As well as Veselnitskaya, attention has focused on the billionaire owner of Crocus Group, Aras Agalarov, whose development company worked with the Trumps to bring the Miss Universe pageant to Moscow. He was mentioned in Trump Jr’s final email as the potential supplier of incriminating information about Clinton. But Wednesday morning Agalarov told Russian radio station BFM that Trump Jr’s letters were “inventions,” adding that he neither knew Donald Trump Jr or Rob Goldstone. Photographic evidence later emerged suggesting the contrary.

Even if Agalarov has not spent much time communicating directly with Trump, his son, the Russian pop star Emin certainly has. He created an Instagram post Wednesday morning asking “what’s in the news” with a winking emoji. Over the years, he has sought to promote his relationship with Donald Trump, having him guest in a music video in 2013, frequently publicly speaking of their candid relationship. Agalarov told Forbes in March that “we thought that building a Trump Tower next to an Agalarov tower – having the two big names – could be a really cool project to execute”.
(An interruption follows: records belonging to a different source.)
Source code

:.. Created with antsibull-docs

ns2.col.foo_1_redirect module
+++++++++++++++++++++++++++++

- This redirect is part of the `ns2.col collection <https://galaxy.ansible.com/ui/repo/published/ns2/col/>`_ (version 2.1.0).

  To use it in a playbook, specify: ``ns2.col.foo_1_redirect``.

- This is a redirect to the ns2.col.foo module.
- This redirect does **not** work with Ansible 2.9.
The cast of characters is in some ways almost farcical. Yet, in the end, it may not matter to the US public what the Russians were or were not doing. Trump Jr believed he was cooperating with people who had access to “high level and sensitive” information about Hillary Clinton and her campaign, and that it was coming from someone  who seemed to represent part of Russia and its government’s support for Mr. Trump.

Donald Trump Jr’s entire email chain containing that infromation was forwarded to campaign chairman Paul Manafort and Donald Trump’s son-in-law and senior adviser Jared Kushner. Even if Veselnitskaya was not working on the direct orders of the Kremlin, she was clearly indicating allegiances and connections that should have triggered warning bells for all three. As former White House ethics lawyer Richard W. Painter pointed out: “When a Russian agent calls to offer dirt on a political opponent, a loyal American will call the FBI.” That Trump Jr and co were still eager to forge connections with this cast of Russians bearing gifts may be easy to gloss over in the Russian press, but in the United States, it is a very big story indeed.